=== Begin Enclosure ===

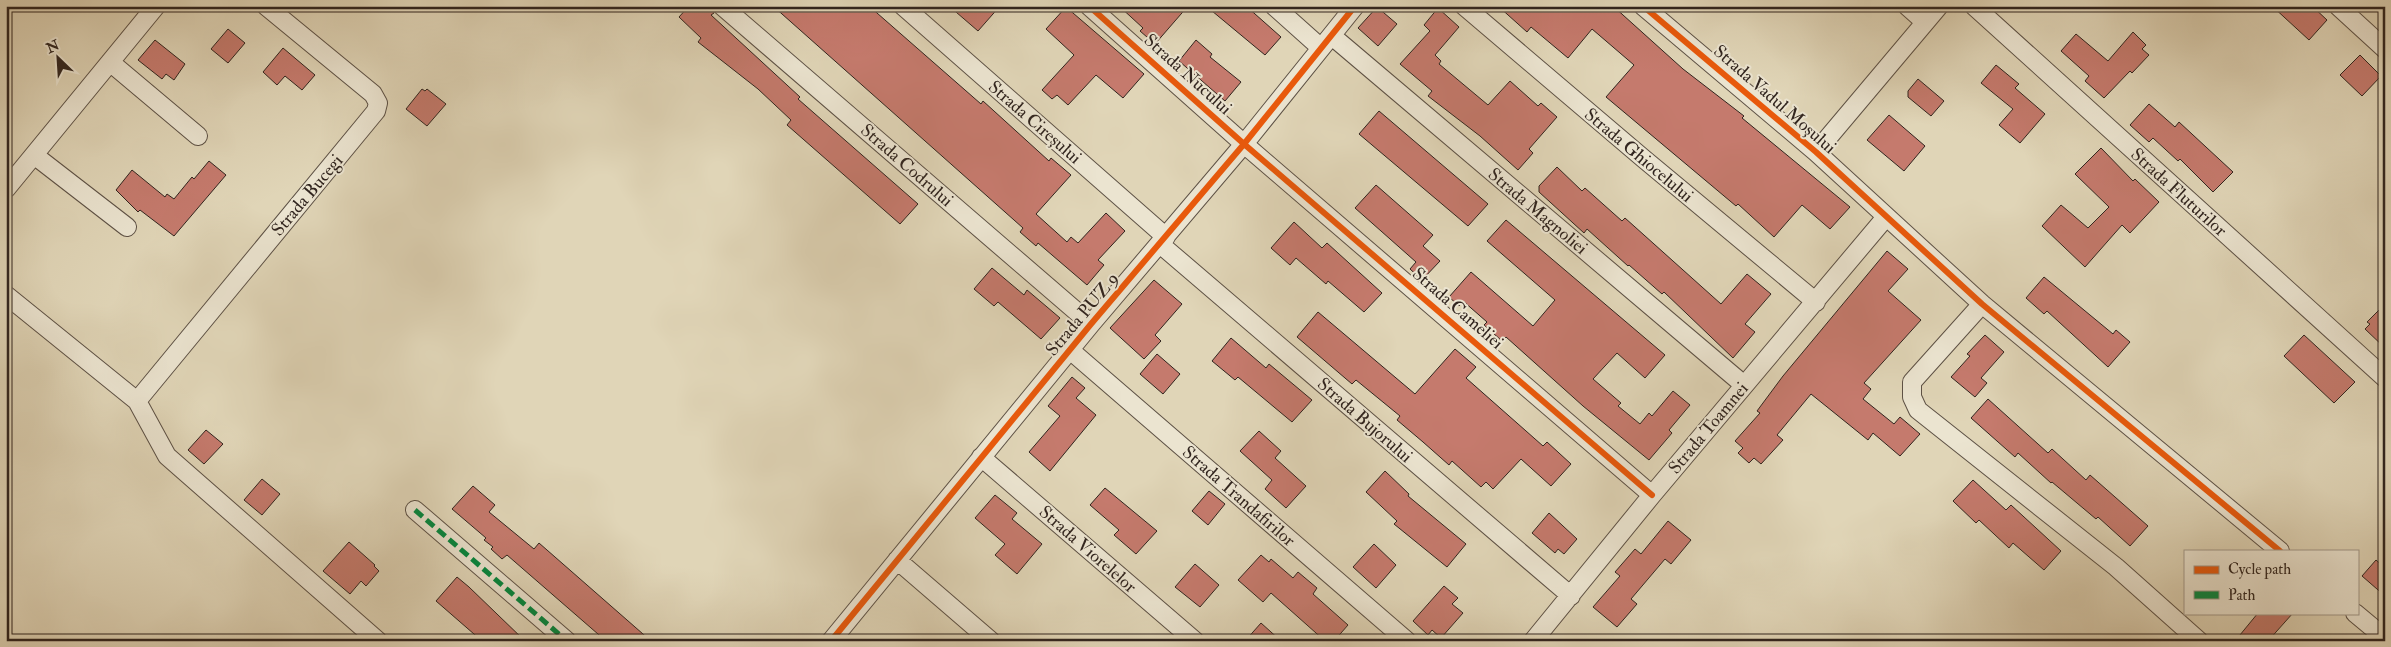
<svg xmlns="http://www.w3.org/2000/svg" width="2391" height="647" font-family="'IM FELL Double Pica',serif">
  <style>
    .building { fill: #c57a6d; stroke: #31251f }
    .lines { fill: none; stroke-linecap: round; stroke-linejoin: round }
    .minor-casing { stroke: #5d5145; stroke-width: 20 }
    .minor { stroke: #ebe4d0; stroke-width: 18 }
    .quiet { stroke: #00873e; stroke-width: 5; stroke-dasharray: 10 5; stroke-linecap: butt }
    .cycleway-casing { stroke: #ebe4d0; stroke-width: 9 }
    .cycleway { stroke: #e8590c; stroke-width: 6 }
    .labels { text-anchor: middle; stroke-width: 4; stroke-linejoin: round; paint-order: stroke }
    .street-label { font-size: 18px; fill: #31251f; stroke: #ebe4d0 }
  </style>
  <rect width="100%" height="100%" fill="#e0d5b7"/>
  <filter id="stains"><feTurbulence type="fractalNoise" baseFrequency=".004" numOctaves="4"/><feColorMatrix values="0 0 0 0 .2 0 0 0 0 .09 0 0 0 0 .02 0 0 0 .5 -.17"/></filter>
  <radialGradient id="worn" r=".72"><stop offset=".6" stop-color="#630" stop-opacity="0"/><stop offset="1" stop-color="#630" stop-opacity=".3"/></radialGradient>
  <!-- building -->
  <path class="building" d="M689,6h23l2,7 -3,2 89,82 -2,2 120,105 -18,20 -113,-99 4,-5 -33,-31 -60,-47 3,-4 -22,-21z
    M773,6h96l112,98 2,-3 66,60 2,-3 20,17 -35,39 31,28 4,-5 7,6 28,-30 19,18 -27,29 6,5 -17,20 -49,-42 -2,3 -16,-14 3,-4z
    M949,6h51l-22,25z
    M1119,6h69l-33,38 -15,-13 3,-3z
    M1206,6h40l35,31 -16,18z
    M1498,6h115l70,63 61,47 -2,2 108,89 -20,22 -28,-24 -28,32 -36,-33 -2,2 -130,-109 28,-32 -42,-36 -24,29 -37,-31 -4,5z
    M2272,6h40l15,14 -18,20z
    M1066,7l78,67 -21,24 -27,-23 -28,30 -11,-10 -5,4 -10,-9 32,-35 -28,-26z
    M1377,7l20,17 -19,22 -20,-18z
    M1438,8l21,19 -24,28 6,6 -2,3 49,41 22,-24 28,25 3,-3 16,14 -28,32 4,4 -15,17 -38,-34 -52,-40 4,-5 -32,-27 30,-33 -6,-6z
    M228,29l17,14 -17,20 -17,-14z
    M2133,32l13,13 -4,4 7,6 -17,18 -2,-2 -26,27 -19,-17 4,-5 -28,-25 15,-17 32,27z
    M155,40l30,24 -11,16 -8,-6 -4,5 -24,-19z
    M1196,40l16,14 -2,3 31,25 -16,19 -46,-40z
    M283,48l32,27 -13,15 -17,-14 -8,9 -14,-13z
    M2360,55l21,21 -19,20 -22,-21z
    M1996,65l23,19 -4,4 30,26 -25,29 -21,-18 14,-16 -32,-26z
    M1918,79l26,22 -13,15 -23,-19v-6z
    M422,89l3,2 2,-2 19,15 -19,22 -21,-17z
    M2149,104l26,23 4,-5 54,50 -20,20 -33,-33 -2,2 -25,-23 -4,4 -19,-17z
    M1379,111l109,93 -20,22 -109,-92z
    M1889,115l36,31 -21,25 -37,-31z
    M2101,148l32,33 2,-2 24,23 -29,31 -8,-8 -37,42 -43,-41 19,-21 27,23 21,-21 -34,-33z
    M209,161l17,14 -52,61 -34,-26 -2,2 -22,-22 16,-20 33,27 2,-3 7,5 18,-22 2,2z
    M1557,167l25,24 3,-3 37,33 3,-3 96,86 26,-30 24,20 -26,30 10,8 -22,26 -69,-66 -2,2 -33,-29 -1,1 -41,-37 -3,4 -45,-41v-6z
    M1376,185l57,50 -10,11 17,15 -18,19 -12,-11 6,-7 -61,-54z
    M1506,220l159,135 -20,23 -28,-25 -24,26 28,24 -3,3 22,18 9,-11 3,3 21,-25 17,14 -21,25 3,3 -23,27 -66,-54 -77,-69 -4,4 -18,-16 3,-3 -24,-21 -4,5 -10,-9 22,-25 62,54 22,-26 -68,-59z
    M1294,222l28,26 5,-5 55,50 -18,19 -36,-31 -2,3 -30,-26 -6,7 -19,-17z
    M1887,251l21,18 -20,22 33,29 -57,63 7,6 -8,10 31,25 6,-7 20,17 -20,22 -27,-23 -5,7 -57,-46 -34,41 6,5 -22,24 -7,-6 -5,5 -11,-10 5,-5 -8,-7 25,-28 -3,-2 26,-35z
    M992,268l32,27 3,-5 33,28 -19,21 -43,-37 -4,4 -20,-17z
    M2044,277l69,57 3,-4 14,12 -22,25 -61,-56 -3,3 -18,-16z
    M1154,280l28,24 -27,31 6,6 -17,18 -34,-31z
    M2385,304v44l-20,-19 5,-5 -3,-2z
    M1318,312l97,82 40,-45 21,18 -10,11 77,68 4,-4 24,22 -20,22 -30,-27 -28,30 -7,-7 -5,5 -29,-26 -3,4 -26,-23 -26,-22 3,-4 -44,-36 -4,4 -55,-47z
    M1985,335l19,17 -23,26 6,5 -12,14 -24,-20 19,-21 -3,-2z
    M2304,335l51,47 -21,21 -50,-47z
    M1231,338l35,30 3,-4 43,36 -20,22 -54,-45 -3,3 -23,-19z
    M1157,354l23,20 -17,20 -23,-20z
    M1072,377l13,11 -9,10 20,17 -46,56 -21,-19 31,-36 -12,-10z
    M1988,399l60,54 4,-4 34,31 4,-5 58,51 -18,20 -32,-29 -2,2 -44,-37 -1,1 -33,-30 -3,4 -44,-39z
    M206,430l17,14 -19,20 -16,-14z
    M1259,431l22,20 -6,7 31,28 -20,22 -21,-19 7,-9 -32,-29z
    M1385,471l24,23 -1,2 58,48 -19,23 -53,-43 3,-3 -31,-29z
    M262,479l18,15 -18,21 -18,-15z
    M1973,480l33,30 5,-5 50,46 -17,19 -31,-27 -4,5 -30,-28 -3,3 -23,-22z
    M473,486l22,19 -6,7 45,37 5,-6 112,98h-45l-99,-86 -5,4 -11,-10 2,-2 -9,-7 2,-2 -34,-29z
    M1105,488l52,43 -21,23 -22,-19 5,-5 -29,-25z
    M1209,491l16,13 -17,21 -16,-14z
    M995,495l22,18 -5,6 30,25 -25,30 -22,-19 10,-11 -30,-26z
    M1549,513l28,26 -13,15 -6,-5 -3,4 -23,-20z
    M1668,521l23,19 -20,24 -6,-5 -34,40 6,5 -20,23 -24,-20 27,-31 -5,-4 20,-23 6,5z
    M349,542l26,23 -1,1 5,5 -13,15 -5,-5 -11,13 -27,-23z
    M1374,544l22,21 -20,23 -23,-21z
    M1261,555l8,7 2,-3 22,19 5,-6 19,16 -4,6 35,31 -14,16h-9l-54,-48 -8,9 -25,-22z
    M2376,560l9,8v28l-23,-20z
    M1195,564l24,21 -19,22 -25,-20z
    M457,577l12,10 56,54h-43l-46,-40z
    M1444,586l14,12 -6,6 11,9 -22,25 -9,-8 -4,5 -15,-14z
    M2258,613h35l-25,28h-33z
    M1261,623l20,18h-36z"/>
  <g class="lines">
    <defs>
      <path id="minor" d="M722,6l369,318
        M903,6l263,231
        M1089,6l155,138 408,351
        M1274,6l47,42
        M1464,6l180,153 172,143
        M1643,6l173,146 166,152 298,247
        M1907,6l18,16
        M1974,6l411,372
        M2338,6l47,43
        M1332,36l412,349
        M110,62l88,74
        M1816,152l123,-146
        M34,155l93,72
        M6,189l150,-183
        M1160,244l411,352
        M6,295l131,106 30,55 211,185
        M1982,304l-70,78v15l6,13 198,157 83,74
        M1070,350l337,291
        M137,401l239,-290 2,-8 -5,-9 -107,-88
        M981,457l214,184
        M415,510l152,131
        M897,560l94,81
        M2355,613l30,25
        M831,641l260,-317 153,-180 111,-138
        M1533,641l119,-146 234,-278"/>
    </defs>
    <!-- minor casing -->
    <use href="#minor" class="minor-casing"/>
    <!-- minor -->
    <use href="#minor" class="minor"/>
    <!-- quiet -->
    <path class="quiet" d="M415,510l152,131"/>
    <defs>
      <path id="cycleway" d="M1089,6l155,138 408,351
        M1643,6l173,146 166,152 298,247
        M831,641l260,-317 153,-180 111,-138"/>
    </defs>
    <!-- cycleway casing -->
    <use href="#cycleway" class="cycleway-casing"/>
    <!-- cycleway -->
    <use href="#cycleway" class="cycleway"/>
  </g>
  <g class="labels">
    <!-- street labels -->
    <g class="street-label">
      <text transform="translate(1188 74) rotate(42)" y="6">Strada Nucului</text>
      <text transform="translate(1775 99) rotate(41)" y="6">Strada Vadul Moșului</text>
      <text transform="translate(1035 122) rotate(41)" y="6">Strada Cireșului</text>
      <text transform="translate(1639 155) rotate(40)" y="6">Strada Ghiocelului</text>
      <text transform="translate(907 165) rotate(41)" y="6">Strada Codrului</text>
      <text transform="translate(2179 192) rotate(42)" y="6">Strada Fluturilor</text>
      <text transform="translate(307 195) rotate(-50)" y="6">Strada Bucegi</text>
      <text transform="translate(1538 211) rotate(40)" y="6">Strada Magnoliei</text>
      <text transform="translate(1458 308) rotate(41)" y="6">Strada Cameliei</text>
      <text transform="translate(1082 314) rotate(-50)" y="6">Strada PUZ 9</text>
      <text transform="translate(1365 420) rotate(41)" y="6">Strada Bujorului</text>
      <text transform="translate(1708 428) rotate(-50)" y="6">Strada Toamnei</text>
      <text transform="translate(1239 496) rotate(41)" y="6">Strada Trandafirilor</text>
      <text transform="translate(1088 549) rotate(41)" y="6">Strada Viorelelor</text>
    </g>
  </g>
  <!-- margin -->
  <rect width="2391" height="647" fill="none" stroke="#e0d5b7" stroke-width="25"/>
  <rect x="8" y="8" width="2376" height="632" fill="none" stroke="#31251f" stroke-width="2.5"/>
  <rect x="12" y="12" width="2366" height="622" fill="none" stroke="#31251f"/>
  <!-- legend -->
  <rect x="2184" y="550" width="175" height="65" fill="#ebe4d0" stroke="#a19889"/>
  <rect x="2194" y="566" width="25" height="8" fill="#e8590c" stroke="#a19889"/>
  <text x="2228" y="574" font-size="15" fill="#31251f">Cycle path</text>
  <rect x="2194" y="591" width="25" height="8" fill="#00873e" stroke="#a19889"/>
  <text x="2228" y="600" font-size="15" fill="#31251f">Path</text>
  <!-- north arrow -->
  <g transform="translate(58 58) rotate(335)" stroke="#ebe4d0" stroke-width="4" paint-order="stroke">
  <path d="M0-4L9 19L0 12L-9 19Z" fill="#31251f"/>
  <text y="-8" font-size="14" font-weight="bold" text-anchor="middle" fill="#31251f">N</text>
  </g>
  <rect width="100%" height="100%" filter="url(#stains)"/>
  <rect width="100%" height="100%" fill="url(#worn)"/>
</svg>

=== End Enclosure ===

### What to work on
Look through the data above for the word "lines". Report each line where it occurs.

### Your response
    .lines { fill: none; stroke-linecap: round; stroke-linejoin: round }
  <g class="lines">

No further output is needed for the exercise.